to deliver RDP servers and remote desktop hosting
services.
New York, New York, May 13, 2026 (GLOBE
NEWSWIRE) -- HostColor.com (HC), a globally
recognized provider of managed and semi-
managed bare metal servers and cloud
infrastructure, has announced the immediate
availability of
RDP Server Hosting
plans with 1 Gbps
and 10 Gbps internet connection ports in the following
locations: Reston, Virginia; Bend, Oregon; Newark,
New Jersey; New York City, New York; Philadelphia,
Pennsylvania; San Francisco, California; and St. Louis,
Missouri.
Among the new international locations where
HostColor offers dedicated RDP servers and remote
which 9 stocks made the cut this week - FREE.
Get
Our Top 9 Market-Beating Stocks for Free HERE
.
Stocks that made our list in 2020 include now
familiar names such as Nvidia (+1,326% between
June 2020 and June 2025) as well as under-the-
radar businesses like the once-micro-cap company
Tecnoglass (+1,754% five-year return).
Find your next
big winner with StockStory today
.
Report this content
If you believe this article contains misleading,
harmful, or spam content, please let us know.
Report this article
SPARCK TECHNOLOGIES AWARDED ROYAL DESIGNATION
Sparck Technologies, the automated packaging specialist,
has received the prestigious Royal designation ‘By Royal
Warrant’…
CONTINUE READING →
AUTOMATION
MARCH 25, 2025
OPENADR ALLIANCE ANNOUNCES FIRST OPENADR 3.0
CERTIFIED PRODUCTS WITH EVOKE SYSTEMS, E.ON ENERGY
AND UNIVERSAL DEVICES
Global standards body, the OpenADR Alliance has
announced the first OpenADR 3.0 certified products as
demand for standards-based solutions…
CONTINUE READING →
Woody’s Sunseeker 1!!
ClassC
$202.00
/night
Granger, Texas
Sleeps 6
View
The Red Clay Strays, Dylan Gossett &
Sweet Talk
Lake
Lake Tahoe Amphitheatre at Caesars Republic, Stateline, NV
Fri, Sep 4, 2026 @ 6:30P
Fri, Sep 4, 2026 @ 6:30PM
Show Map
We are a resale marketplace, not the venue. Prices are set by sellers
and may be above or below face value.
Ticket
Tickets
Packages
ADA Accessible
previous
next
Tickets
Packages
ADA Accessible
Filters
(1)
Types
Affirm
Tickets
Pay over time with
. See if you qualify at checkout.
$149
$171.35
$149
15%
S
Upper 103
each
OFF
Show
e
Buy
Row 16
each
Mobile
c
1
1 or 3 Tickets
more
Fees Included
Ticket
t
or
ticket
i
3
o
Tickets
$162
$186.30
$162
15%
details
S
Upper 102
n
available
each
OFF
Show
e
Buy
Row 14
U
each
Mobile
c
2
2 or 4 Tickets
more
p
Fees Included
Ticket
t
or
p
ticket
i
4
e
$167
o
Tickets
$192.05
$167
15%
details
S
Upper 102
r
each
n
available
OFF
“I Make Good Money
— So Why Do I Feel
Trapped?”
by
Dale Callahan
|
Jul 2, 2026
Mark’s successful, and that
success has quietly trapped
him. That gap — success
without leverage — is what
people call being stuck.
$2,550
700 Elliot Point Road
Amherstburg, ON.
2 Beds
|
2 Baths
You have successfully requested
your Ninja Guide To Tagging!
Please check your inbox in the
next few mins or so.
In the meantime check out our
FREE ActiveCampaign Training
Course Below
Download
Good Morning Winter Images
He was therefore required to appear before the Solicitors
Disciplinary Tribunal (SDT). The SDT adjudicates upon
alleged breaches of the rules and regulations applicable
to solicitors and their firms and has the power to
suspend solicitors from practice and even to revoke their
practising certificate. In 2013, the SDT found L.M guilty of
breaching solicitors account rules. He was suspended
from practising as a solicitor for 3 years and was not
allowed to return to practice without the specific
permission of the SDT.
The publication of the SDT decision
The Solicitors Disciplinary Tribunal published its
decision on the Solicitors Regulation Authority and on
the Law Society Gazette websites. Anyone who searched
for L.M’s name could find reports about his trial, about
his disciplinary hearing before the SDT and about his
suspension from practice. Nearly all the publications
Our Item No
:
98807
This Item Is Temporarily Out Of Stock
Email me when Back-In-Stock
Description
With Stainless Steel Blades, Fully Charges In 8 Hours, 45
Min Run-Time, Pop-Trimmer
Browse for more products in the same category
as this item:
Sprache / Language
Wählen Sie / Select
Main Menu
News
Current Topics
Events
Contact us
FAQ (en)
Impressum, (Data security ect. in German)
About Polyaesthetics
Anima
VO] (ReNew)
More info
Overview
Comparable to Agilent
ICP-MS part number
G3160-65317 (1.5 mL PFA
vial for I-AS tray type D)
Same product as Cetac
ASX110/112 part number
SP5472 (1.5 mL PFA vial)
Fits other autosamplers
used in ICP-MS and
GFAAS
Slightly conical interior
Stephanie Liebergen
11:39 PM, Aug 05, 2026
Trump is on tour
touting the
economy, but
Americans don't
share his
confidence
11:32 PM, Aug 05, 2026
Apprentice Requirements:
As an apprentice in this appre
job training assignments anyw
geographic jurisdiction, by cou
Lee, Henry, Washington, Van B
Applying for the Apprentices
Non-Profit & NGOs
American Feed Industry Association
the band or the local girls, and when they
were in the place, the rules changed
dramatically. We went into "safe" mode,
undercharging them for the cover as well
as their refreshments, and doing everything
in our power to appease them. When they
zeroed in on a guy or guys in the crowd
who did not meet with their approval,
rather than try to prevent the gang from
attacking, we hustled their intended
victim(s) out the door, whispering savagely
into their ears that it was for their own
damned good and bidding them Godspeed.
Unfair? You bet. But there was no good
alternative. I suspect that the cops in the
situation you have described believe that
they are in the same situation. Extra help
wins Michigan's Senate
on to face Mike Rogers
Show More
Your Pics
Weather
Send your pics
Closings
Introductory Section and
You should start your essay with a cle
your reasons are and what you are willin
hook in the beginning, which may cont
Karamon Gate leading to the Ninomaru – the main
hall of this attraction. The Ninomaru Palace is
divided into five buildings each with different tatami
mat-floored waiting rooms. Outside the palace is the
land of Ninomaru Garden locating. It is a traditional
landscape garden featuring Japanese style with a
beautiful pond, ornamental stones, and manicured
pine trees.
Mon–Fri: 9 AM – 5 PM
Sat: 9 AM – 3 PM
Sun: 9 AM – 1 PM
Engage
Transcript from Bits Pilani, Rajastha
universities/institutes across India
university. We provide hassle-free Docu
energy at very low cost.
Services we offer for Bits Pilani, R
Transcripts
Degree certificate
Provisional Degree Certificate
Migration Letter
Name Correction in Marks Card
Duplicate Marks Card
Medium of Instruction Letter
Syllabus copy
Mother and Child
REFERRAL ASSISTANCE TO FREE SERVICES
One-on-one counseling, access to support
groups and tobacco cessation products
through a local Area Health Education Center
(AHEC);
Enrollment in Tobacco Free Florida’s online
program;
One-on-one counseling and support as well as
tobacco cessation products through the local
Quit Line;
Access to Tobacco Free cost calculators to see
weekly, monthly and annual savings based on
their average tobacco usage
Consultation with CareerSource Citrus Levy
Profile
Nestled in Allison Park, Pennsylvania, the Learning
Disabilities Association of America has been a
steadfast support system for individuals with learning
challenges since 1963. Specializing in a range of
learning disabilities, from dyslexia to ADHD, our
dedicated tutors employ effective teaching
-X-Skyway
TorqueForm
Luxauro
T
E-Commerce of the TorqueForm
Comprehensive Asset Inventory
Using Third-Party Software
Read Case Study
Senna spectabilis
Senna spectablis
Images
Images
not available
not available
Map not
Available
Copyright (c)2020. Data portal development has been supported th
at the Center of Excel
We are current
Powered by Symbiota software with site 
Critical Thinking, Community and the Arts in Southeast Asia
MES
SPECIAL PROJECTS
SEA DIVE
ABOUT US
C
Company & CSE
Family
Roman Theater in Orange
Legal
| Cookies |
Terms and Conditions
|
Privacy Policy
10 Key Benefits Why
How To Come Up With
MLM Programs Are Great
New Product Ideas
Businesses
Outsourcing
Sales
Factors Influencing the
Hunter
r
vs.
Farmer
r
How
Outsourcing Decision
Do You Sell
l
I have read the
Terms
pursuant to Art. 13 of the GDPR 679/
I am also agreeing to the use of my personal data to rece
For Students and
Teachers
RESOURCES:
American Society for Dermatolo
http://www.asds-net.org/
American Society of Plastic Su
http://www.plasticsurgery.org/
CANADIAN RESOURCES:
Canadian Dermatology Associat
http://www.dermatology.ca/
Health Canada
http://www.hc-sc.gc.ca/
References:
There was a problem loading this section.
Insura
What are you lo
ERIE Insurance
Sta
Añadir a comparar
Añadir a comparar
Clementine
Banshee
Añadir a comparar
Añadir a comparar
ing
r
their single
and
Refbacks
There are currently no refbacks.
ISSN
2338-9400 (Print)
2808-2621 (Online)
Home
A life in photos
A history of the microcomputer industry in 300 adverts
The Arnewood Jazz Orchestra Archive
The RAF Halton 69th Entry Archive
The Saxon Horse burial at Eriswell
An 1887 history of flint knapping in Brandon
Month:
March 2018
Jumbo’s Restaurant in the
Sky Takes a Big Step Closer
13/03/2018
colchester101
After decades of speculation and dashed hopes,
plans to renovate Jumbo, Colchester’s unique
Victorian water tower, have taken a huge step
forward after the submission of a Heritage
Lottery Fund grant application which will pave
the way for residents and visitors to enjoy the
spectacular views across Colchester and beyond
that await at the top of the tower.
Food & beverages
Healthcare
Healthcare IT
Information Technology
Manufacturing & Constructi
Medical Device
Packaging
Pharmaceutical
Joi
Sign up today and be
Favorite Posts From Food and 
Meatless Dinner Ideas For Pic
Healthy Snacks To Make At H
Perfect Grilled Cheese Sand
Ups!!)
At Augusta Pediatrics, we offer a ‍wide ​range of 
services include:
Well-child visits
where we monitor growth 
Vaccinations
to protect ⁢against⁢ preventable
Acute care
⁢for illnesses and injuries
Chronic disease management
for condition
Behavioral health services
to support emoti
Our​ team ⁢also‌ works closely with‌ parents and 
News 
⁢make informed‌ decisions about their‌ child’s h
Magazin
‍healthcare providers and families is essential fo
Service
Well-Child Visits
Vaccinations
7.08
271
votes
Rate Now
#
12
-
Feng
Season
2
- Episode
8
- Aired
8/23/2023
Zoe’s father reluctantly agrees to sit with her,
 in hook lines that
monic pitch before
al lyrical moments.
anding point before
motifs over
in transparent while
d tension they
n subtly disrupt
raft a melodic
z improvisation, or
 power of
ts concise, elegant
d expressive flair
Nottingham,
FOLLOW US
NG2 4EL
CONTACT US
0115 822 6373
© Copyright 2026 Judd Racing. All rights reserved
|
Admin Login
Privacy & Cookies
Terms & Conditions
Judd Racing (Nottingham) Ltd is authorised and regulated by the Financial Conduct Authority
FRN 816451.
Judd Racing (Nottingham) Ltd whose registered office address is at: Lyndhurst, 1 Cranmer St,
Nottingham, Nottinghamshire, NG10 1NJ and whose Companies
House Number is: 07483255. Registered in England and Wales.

**REQUEST**
Convert the lines from the start of the records through the line containing "Global standards body, the" into a JSON list of strings, one string per line, omitting blank lines.

**COMPLETED EXERCISE**
[
  "to deliver RDP servers and remote desktop hosting",
  "services.",
  "New York, New York, May 13, 2026 (GLOBE",
  "NEWSWIRE) -- HostColor.com (HC), a globally",
  "recognized provider of managed and semi-",
  "managed bare metal servers and cloud",
  "infrastructure, has announced the immediate",
  "availability of",
  "RDP Server Hosting",
  "plans with 1 Gbps",
  "and 10 Gbps internet connection ports in the following",
  "locations: Reston, Virginia; Bend, Oregon; Newark,",
  "New Jersey; New York City, New York; Philadelphia,",
  "Pennsylvania; San Francisco, California; and St. Louis,",
  "Missouri.",
  "Among the new international locations where",
  "HostColor offers dedicated RDP servers and remote",
  "which 9 stocks made the cut this week - FREE.",
  "Get",
  "Our Top 9 Market-Beating Stocks for Free HERE",
  ".",
  "Stocks that made our list in 2020 include now",
  "familiar names such as Nvidia (+1,326% between",
  "June 2020 and June 2025) as well as under-the-",
  "radar businesses like the once-micro-cap company",
  "Tecnoglass (+1,754% five-year return).",
  "Find your next",
  "big winner with StockStory today",
  ".",
  "Report this content",
  "If you believe this article contains misleading,",
  "harmful, or spam content, please let us know.",
  "Report this article",
  "SPARCK TECHNOLOGIES AWARDED ROYAL DESIGNATION",
  "Sparck Technologies, the automated packaging specialist,",
  "has received the prestigious Royal designation ‘By Royal",
  "Warrant’…",
  "CONTINUE READING →",
  "AUTOMATION",
  "MARCH 25, 2025",
  "OPENADR ALLIANCE ANNOUNCES FIRST OPENADR 3.0",
  "CERTIFIED PRODUCTS WITH EVOKE SYSTEMS, E.ON ENERGY",
  "AND UNIVERSAL DEVICES",
  "Global standards body, the OpenADR Alliance has"
]